* _Material for this task_
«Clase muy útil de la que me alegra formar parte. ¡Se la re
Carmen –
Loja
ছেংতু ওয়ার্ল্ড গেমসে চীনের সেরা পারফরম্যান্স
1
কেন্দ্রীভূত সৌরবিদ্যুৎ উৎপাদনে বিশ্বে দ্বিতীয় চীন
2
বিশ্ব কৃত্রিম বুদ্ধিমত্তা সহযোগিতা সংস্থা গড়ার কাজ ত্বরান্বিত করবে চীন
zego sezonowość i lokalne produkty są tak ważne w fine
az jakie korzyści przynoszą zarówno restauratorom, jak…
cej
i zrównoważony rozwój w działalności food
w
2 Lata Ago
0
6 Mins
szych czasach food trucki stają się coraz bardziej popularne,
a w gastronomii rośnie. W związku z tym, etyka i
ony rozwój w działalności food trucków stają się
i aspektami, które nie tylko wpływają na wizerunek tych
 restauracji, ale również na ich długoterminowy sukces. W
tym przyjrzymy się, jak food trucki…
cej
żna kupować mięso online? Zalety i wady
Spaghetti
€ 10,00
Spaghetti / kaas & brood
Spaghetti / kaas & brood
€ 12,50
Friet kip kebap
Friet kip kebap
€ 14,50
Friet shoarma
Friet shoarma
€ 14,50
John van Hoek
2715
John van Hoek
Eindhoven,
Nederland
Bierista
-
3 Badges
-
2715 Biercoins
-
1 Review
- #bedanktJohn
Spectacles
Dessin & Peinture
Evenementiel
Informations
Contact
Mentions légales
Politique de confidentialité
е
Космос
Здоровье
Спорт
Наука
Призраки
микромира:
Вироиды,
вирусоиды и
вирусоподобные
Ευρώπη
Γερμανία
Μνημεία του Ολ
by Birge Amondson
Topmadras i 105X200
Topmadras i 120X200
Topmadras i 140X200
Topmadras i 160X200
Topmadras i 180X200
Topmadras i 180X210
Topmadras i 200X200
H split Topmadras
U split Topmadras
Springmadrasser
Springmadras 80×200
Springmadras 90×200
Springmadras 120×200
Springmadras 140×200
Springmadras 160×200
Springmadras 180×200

* _Prompt_
Pick each line holding the word "stają" out of the listing.

* _Reply_
szych czasach food trucki stają się coraz bardziej popularne,
ony rozwój w działalności food trucków stają się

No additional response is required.